Smart sock promises fitness and health benefits
Jun 19, 2013, 5:39 AM | Updated: 8:39 am
Get ready for smart socks.
Inventor Mario Esposito is taking the monitoring of running and walking to a whole new level. Not only will these socks tell you how fast and how far you’ve gone, they will give you the actual quality of your movement.
“We go way beyond that,” Esposito said. “We are able to tell you the quality of your steps, something that nobody actually can do out there. We can tell you the gait for your foot. We can tell the pressure that you are applying on the ground.”
Esposito has spent the last three years working like a mad scientist in his kitchen creating this sock, which is made out of sensing material. The sock is the sensor. All you need to wear is a small monitor to pick up the data, like whether you’re landing on your heel or the outside of your foot.
And the Sensoria sock will give you instant feedback during your walk or run so you can change your stride or your step to improve your performance. “You will hear this voice, which we call the ‘virtual coach,’ and it tells you ‘Hey, you are heel-striking. Try to land on your mid-foot,'” Esposito said. That information will come during your run or walk, in real time. “Now you don’t have to go home to figure it out that you’ve done something wrong,” he said. “In real time, you are able to fix it and to move forward.”
So how did Esposito come up with this?
It all goes back to a day at a coffee shop when he’d run out of ideas for a product that could change the world. “One day my wife tells me ‘You’re getting frustrated. I’m going to get you a cappuccino and you might feel better and come up with something better,'” he said. “As I was coming back from the counter, she spilled some of the cappuccino on my sock.”

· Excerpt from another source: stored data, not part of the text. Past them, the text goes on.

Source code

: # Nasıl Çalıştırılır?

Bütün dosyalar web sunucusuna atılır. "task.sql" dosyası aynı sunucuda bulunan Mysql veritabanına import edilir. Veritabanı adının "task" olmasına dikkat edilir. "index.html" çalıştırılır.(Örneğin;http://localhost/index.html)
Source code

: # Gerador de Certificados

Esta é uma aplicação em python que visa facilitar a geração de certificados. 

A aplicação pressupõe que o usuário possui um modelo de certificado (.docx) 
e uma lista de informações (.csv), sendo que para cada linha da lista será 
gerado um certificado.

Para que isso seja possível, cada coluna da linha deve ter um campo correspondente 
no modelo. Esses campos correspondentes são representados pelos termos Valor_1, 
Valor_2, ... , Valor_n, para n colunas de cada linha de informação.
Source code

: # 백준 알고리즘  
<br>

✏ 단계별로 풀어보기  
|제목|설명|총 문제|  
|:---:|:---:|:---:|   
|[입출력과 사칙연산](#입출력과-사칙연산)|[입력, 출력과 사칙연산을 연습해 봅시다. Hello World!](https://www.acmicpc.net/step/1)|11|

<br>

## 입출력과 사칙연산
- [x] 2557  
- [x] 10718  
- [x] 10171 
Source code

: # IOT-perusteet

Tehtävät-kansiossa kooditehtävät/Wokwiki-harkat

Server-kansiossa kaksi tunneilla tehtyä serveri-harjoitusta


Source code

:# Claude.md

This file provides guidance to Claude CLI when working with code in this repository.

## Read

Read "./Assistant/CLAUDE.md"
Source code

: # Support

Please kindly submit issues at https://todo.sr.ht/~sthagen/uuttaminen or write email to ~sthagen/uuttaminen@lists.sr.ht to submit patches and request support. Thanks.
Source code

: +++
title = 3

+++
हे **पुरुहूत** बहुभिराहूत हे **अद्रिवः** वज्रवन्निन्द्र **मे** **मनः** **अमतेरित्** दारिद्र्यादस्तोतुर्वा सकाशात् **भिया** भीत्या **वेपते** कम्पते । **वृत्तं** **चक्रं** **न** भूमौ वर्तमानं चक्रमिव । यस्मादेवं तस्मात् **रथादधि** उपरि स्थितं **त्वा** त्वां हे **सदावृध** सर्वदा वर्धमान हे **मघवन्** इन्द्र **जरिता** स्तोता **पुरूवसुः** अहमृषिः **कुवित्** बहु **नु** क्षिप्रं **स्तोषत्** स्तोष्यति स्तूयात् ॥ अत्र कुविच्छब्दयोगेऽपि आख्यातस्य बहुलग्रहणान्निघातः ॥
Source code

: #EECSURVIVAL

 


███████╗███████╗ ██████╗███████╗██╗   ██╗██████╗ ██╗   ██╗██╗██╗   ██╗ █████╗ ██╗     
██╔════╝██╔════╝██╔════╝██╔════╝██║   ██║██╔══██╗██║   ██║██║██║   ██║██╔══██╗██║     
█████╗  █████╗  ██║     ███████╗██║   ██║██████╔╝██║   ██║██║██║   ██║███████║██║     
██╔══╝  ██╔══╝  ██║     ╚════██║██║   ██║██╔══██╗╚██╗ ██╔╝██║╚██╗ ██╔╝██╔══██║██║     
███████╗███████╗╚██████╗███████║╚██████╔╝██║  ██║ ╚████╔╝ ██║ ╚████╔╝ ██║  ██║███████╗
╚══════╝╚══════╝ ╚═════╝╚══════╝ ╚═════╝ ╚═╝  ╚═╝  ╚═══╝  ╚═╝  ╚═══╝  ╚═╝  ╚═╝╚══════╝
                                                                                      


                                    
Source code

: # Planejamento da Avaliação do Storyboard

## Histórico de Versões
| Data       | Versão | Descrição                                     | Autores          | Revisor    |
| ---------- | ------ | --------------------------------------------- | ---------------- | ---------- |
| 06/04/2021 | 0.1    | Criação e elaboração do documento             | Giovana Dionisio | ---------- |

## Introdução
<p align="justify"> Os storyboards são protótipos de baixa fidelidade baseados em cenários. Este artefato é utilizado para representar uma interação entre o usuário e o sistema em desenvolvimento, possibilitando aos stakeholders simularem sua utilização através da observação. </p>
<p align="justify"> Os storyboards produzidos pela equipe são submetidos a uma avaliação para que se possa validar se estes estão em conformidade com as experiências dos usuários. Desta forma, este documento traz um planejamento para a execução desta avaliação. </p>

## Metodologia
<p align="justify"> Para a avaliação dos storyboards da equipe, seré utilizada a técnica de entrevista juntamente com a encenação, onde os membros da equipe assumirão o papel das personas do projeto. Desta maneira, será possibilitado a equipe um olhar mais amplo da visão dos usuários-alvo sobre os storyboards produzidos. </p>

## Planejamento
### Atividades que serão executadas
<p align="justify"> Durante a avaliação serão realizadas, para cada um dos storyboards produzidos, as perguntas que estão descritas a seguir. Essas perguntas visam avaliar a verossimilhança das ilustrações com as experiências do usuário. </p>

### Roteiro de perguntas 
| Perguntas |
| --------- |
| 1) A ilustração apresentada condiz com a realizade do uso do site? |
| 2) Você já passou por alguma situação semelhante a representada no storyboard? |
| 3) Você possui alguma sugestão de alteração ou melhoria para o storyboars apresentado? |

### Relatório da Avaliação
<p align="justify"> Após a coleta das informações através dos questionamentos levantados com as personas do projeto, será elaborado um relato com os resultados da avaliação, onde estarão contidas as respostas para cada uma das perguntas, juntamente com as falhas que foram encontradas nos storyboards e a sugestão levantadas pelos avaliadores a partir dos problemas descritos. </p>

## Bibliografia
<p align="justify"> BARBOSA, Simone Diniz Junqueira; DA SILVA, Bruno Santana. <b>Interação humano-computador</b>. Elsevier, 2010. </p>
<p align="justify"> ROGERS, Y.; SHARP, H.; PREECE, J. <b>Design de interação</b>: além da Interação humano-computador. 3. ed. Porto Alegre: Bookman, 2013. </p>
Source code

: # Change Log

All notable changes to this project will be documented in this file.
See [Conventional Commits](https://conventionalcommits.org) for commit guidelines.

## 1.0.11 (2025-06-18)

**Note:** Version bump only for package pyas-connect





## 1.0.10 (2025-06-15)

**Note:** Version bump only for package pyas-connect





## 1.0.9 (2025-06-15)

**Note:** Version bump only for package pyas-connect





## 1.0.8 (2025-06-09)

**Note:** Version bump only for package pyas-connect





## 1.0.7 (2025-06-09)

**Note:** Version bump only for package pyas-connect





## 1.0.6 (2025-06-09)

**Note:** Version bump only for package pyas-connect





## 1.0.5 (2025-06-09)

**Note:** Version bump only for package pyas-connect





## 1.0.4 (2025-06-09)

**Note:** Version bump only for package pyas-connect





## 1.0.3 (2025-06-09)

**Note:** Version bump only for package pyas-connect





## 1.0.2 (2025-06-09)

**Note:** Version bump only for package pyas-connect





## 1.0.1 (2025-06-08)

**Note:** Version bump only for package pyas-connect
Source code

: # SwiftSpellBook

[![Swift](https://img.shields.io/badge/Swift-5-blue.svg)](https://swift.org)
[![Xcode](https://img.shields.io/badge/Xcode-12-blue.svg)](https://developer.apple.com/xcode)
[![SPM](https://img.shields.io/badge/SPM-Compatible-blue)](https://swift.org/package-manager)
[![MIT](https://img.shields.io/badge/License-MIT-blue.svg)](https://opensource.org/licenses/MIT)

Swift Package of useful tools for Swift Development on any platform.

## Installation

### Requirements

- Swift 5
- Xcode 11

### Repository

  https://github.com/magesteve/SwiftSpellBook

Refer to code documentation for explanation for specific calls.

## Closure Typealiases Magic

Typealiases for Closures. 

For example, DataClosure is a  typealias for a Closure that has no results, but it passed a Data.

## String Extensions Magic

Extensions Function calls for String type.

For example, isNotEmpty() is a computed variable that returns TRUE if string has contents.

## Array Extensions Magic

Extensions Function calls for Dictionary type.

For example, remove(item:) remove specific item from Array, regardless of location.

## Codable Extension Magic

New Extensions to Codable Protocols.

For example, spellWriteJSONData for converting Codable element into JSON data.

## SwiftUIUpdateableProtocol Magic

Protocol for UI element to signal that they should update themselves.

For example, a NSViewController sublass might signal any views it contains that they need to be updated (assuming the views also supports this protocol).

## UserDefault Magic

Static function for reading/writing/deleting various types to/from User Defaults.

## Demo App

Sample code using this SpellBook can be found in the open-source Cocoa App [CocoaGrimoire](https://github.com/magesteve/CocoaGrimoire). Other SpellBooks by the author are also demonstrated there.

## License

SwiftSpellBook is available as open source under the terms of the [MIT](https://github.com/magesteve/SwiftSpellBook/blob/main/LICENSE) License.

That was his flash of genius. He saw the coffee blending into his sock and came up with the idea to create a sock that blended material and sensing technology.
He did all the research and development while working full-time on the Xbox at Microsoft, but four months ago, he walked away from Microsoft to focus on his invention.
Esposito believes his smart sock will help runners and walkers prevent injuries and improve their performance. And he sees a potential for expanding this product into healthcare, specifically for people with diabetes who are supposed to stay off their feet.
“We can help them to know that they are actually doing something that their doctor is telling them not to do, and the doctor on the other hand can actually monitor and prescribe a better solution for them,” Esposito said.
Esposito and his company Heapsylon are holding a crowd-funding drive Thursday to get enough money to finish product development and manufacturing.